### THE EXERCISE
Rewrite the material from the line with "collectors: R. L. Specht" up to and including the line with "family: Asparagaceae", replacing "catalogue / barcode" with "catalog number" wherever it occurs and leaving everything else unchanged.

──────── RECORDS FOR THIS TASK ────────

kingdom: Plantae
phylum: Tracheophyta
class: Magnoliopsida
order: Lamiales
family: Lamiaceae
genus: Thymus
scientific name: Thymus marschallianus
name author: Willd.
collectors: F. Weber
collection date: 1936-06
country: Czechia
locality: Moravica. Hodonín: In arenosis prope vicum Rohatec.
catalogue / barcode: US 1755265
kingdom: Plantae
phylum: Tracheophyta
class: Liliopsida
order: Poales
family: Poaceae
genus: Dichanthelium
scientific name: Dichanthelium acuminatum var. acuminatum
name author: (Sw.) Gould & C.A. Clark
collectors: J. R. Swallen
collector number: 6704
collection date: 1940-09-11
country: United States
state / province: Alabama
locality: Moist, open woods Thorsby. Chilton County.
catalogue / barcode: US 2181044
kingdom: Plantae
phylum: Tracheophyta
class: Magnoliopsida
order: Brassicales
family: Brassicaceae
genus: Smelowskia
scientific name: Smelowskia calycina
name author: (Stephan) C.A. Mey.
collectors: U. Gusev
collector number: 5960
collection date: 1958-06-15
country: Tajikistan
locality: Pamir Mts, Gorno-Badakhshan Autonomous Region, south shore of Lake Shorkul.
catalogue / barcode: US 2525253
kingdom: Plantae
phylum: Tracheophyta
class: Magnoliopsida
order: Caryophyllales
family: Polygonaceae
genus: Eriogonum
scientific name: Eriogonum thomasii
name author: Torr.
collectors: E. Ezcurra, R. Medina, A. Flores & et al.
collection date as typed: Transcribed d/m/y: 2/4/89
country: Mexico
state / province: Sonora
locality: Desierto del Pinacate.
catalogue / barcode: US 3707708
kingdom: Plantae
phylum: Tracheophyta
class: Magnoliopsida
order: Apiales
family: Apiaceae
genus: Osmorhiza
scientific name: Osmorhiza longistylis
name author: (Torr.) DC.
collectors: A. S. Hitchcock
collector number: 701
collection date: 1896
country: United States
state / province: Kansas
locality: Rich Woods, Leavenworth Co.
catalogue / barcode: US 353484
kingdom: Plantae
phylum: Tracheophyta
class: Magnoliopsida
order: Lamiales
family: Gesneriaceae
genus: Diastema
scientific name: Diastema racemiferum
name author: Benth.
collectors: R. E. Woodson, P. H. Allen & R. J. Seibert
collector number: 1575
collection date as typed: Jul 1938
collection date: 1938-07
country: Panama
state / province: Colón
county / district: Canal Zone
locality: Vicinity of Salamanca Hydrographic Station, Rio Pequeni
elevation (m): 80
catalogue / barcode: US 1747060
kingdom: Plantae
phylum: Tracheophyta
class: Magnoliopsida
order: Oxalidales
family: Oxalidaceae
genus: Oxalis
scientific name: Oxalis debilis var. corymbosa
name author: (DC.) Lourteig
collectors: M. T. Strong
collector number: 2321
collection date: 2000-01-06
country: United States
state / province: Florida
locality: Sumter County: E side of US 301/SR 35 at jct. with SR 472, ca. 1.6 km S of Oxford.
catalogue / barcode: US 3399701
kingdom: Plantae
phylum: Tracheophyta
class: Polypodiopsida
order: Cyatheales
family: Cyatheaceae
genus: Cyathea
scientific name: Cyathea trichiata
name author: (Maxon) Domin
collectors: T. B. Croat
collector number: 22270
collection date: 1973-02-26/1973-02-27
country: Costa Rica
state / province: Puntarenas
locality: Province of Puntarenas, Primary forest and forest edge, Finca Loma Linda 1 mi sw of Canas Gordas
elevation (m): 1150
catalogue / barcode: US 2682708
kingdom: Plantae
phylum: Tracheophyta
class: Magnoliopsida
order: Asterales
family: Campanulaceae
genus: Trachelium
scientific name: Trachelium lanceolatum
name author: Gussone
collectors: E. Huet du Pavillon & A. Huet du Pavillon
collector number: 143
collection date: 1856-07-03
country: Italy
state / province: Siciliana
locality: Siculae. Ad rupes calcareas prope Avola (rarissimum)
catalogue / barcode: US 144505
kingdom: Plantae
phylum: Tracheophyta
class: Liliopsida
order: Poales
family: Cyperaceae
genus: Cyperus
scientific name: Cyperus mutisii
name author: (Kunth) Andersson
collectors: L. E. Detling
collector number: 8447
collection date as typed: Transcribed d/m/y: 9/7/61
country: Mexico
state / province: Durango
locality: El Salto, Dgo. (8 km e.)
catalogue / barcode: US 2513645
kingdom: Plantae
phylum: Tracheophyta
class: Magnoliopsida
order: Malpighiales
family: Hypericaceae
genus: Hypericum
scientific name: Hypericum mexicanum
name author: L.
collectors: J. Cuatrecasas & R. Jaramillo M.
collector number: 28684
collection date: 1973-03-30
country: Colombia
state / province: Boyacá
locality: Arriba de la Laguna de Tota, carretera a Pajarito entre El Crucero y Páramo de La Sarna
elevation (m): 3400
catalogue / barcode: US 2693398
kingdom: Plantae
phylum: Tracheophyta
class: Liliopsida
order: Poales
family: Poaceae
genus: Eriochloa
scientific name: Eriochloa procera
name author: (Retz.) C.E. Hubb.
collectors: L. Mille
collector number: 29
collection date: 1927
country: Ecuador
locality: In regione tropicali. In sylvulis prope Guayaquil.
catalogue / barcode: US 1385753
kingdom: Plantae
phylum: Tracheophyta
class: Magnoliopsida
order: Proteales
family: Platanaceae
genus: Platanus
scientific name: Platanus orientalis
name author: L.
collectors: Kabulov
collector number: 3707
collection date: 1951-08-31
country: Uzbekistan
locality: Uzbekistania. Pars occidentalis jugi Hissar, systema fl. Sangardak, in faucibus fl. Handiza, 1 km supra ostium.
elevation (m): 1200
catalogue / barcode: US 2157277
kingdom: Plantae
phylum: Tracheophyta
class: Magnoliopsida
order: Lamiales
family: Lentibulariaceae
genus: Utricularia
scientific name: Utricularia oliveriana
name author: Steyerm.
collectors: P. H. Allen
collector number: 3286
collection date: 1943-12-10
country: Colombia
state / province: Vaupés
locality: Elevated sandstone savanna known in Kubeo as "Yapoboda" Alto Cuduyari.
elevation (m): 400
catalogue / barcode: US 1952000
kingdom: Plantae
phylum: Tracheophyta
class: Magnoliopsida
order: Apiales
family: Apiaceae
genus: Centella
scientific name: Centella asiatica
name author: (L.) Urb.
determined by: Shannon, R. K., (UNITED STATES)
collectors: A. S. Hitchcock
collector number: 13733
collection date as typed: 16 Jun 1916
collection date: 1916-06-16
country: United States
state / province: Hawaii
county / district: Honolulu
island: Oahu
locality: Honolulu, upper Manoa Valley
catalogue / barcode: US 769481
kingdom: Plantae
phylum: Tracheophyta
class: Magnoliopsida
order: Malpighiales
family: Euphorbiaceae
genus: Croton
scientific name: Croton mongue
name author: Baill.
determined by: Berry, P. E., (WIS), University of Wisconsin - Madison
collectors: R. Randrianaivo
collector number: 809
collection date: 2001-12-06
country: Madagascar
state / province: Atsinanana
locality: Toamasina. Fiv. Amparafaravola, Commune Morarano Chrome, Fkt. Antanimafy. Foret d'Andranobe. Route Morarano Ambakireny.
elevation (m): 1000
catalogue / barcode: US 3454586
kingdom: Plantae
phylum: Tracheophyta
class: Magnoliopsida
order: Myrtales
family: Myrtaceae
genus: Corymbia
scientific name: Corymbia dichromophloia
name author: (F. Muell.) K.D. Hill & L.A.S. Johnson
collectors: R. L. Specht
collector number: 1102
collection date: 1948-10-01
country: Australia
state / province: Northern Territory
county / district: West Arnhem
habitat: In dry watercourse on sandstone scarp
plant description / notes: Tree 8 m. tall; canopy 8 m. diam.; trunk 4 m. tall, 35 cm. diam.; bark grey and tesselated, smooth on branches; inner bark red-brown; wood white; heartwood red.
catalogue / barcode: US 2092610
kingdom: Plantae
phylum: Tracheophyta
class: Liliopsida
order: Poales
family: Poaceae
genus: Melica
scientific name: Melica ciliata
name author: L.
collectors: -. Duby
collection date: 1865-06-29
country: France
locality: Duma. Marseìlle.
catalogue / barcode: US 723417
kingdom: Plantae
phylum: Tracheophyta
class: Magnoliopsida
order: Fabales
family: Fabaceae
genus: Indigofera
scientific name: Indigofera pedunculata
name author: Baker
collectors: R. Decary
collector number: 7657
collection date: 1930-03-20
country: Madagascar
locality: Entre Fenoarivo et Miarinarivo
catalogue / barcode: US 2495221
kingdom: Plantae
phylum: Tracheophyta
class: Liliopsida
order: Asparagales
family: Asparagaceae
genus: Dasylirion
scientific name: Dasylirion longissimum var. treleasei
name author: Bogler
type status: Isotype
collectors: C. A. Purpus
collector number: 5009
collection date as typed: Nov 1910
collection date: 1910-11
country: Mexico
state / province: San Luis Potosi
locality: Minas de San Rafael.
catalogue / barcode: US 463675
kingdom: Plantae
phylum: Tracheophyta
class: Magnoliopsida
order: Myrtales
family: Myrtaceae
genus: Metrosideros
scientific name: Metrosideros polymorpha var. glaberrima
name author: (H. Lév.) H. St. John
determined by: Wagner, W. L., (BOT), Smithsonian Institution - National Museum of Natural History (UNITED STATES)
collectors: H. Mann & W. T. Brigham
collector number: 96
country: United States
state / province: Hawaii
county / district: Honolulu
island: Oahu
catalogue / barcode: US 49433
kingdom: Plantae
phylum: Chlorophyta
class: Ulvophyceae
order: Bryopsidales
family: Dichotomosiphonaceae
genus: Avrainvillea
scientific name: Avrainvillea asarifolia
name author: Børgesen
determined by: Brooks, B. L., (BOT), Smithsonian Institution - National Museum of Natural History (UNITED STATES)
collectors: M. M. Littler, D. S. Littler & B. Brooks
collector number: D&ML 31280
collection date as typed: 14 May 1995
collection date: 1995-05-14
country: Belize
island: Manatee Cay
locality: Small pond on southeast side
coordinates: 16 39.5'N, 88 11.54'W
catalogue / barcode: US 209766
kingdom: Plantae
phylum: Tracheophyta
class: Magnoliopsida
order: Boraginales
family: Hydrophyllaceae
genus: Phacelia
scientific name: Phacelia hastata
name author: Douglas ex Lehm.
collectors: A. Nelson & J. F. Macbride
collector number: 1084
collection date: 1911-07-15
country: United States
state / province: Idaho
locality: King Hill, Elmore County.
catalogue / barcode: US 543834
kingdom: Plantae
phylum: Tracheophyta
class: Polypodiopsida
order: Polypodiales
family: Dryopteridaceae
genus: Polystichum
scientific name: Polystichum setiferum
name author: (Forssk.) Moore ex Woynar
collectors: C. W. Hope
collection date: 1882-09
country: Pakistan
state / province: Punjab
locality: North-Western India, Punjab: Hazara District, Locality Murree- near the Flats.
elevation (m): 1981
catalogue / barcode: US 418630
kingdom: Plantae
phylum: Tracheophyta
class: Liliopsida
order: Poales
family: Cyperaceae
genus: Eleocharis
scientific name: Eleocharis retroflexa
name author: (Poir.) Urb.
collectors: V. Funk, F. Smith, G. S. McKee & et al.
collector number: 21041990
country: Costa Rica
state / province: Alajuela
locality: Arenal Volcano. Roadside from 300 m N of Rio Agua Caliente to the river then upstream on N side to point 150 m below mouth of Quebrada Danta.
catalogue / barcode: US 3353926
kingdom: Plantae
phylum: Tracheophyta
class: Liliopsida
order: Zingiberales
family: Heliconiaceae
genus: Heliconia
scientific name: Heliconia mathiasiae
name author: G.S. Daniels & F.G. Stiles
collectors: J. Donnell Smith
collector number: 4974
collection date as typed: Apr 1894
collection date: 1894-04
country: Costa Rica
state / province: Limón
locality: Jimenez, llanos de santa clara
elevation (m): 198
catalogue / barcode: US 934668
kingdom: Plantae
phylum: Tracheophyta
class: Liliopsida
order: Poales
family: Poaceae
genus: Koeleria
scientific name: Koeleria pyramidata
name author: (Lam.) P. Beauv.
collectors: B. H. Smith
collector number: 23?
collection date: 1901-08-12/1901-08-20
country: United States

────────

### FINISHED EXERCISE
collectors: R. L. Specht
collector number: 1102
collection date: 1948-10-01
country: Australia
state / province: Northern Territory
county / district: West Arnhem
habitat: In dry watercourse on sandstone scarp
plant description / notes: Tree 8 m. tall; canopy 8 m. diam.; trunk 4 m. tall, 35 cm. diam.; bark grey and tesselated, smooth on branches; inner bark red-brown; wood white; heartwood red.
catalog number: US 2092610
kingdom: Plantae
phylum: Tracheophyta
class: Liliopsida
order: Poales
family: Poaceae
genus: Melica
scientific name: Melica ciliata
name author: L.
collectors: -. Duby
collection date: 1865-06-29
country: France
locality: Duma. Marseìlle.
catalog number: US 723417
kingdom: Plantae
phylum: Tracheophyta
class: Magnoliopsida
order: Fabales
family: Fabaceae
genus: Indigofera
scientific name: Indigofera pedunculata
name author: Baker
collectors: R. Decary
collector number: 7657
collection date: 1930-03-20
country: Madagascar
locality: Entre Fenoarivo et Miarinarivo
catalog number: US 2495221
kingdom: Plantae
phylum: Tracheophyta
class: Liliopsida
order: Asparagales
family: Asparagaceae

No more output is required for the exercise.